Tsuchida Noriko, Satou Harumi, Yamabe Shinichi
Department of Chemistry, Nara University of Education; Takabakake-cho, Nara 630-8528, Japan.
J Phys Chem A. 2007 Jul 19;111(28):6296-303. doi: 10.1021/jp068051r. Epub 2007 Jun 20.
Density functional theory calculations were conducted on the title reactions with explicit inclusion of a variety of water molecules, H-CO-NMe2+MeOH+(H2O)n-->H-CO-OMe+HNMe2+(H2O)n. Geometries of transition states, reactant-like complexes and product-like ones were determined by the use of RB3LYP/6-31G(d) SCRF=dipole. Concerted paths were examined with n=0-3. Their Gibbs activation energies are larger than the experimental value. Stepwise paths were also investigated with n=2-4. The n=4 model has the energy close to the experimental value. However, when the catalytic water molecules were added to the n=4 one, the stepwise path was switched to the concerted one. A systematic comparison of the concerted path with n=2+1, 2+2, 2+3, 2+4, 2+5, 2+4+4, and 2+5+5 models was made, and the water-dimer based reaction path was found to be most favorable. The contrast between the concerted path of the amide solvolysis (and hydrolysis) and the stepwise one of the ester hydrolysis was discussed in terms of the frontier-orbital theory.

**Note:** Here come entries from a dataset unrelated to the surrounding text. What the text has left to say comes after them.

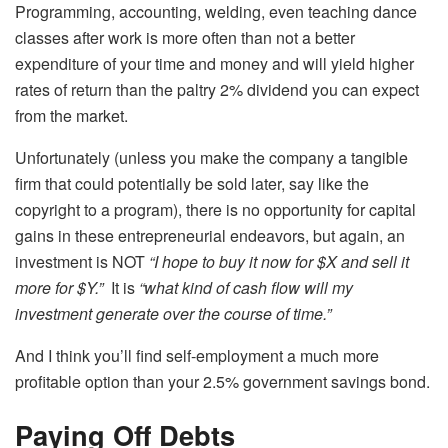
Programming, accounting, welding, even teaching dance
classes after work is more often than not a better
expenditure of your time and money and will yield higher
rates of return than the paltry 2% dividend you can expect
from the market.
Unfortunately (unless you make the company a tangible
firm that could potentially be sold later, say like the
copyright to a program), there is no opportunity for capital
gains in these entrepreneurial endeavors, but again, an
investment is NOT
“I hope to buy it now for $X and sell it
more for $Y.”
It is
“what kind of cash flow will my
investment generate over the course of time.”
And I think you’ll find self-employment a much more
profitable option than your 2.5% government savings bond.
Paying Off Debts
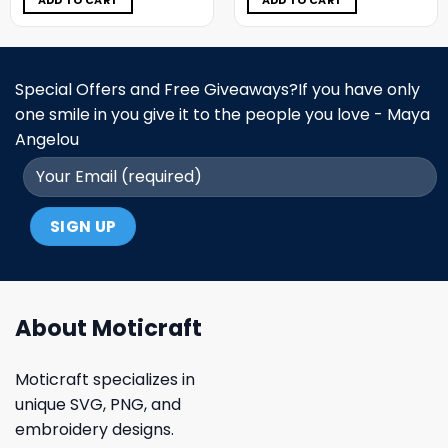
ADD TO CART
ADD TO CART
Special Offers and Free Giveaways?If you have only
one smile in you give it to the people you love - Maya
Angelou
About Moticraft
Moticraft specializes in
unique SVG, PNG, and
embroidery designs.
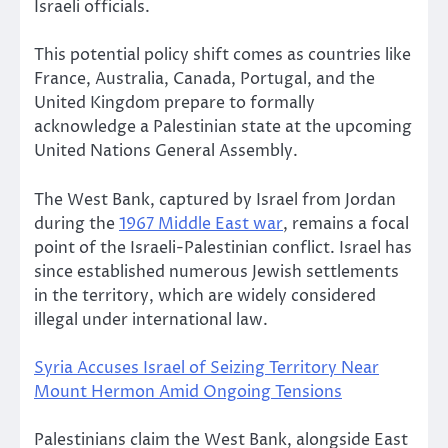
Israeli officials.
This potential policy shift comes as countries like
France, Australia, Canada, Portugal, and the
United Kingdom prepare to formally
acknowledge a Palestinian state at the upcoming
United Nations General Assembly.
The West Bank, captured by Israel from Jordan
during the
1967 Middle East war
, remains a focal
point of the Israeli-Palestinian conflict. Israel has
since established numerous Jewish settlements
in the territory, which are widely considered
illegal under international law.
Syria Accuses Israel of Seizing Territory Near
Mount Hermon Amid Ongoing Tensions
Palestinians claim the West Bank, alongside East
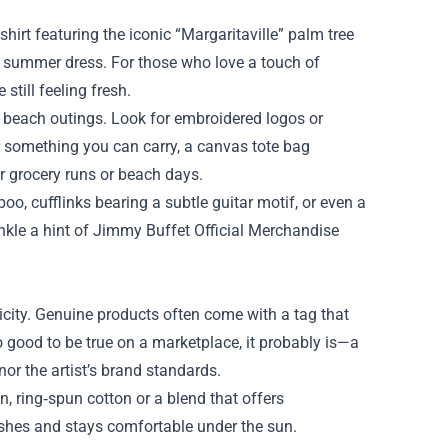
shirt featuring the iconic “Margaritaville” palm tree
ezy summer dress. For those who love a touch of
still feeling fresh.
r beach outings. Look for embroidered logos or
er something you can carry, a canvas tote bag
or grocery runs or beach days.
o, cufflinks bearing a subtle guitar motif, or even a
inkle a hint of Jimmy Buffet Official Merchandise
nticity. Genuine products often come with a tag that
o good to be true on a marketplace, it probably is—a
or the artist’s brand standards.
, ring‑spun cotton or a blend that offers
washes and stays comfortable under the sun.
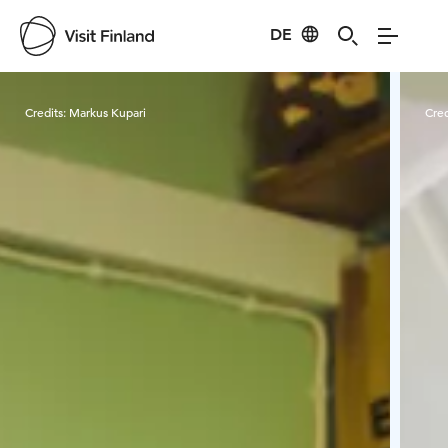
DE
Visit Finland
Credits:
Markus Kupari
Cred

对标题反应进行了密度泛函理论计算,明确包含了各种水分子,即H-CO-NMe2+MeOH+(H2O)n→H-CO-OMe+HNMe2+(H2O)n。通过使用RB3LYP/6-31G(d) SCRF=偶极来确定过渡态、反应物类似络合物和产物类似络合物的几何结构。对n = 0 - 3的协同路径进行了研究。它们的吉布斯活化能大于实验值。还对n = 2 - 4的分步路径进行了研究。n = 4模型的能量接近实验值。然而,当将催化水分子添加到n = 4模型中时,分步路径转变为协同路径。对n = 2+1、2+2、2+3、2+4、2+5、2+4+4和2+5+5模型的协同路径进行了系统比较,发现基于水二聚体的反应路径最有利。根据前沿轨道理论讨论了酰胺溶剂解(和水解)的协同路径与酯水解的分步路径之间的对比。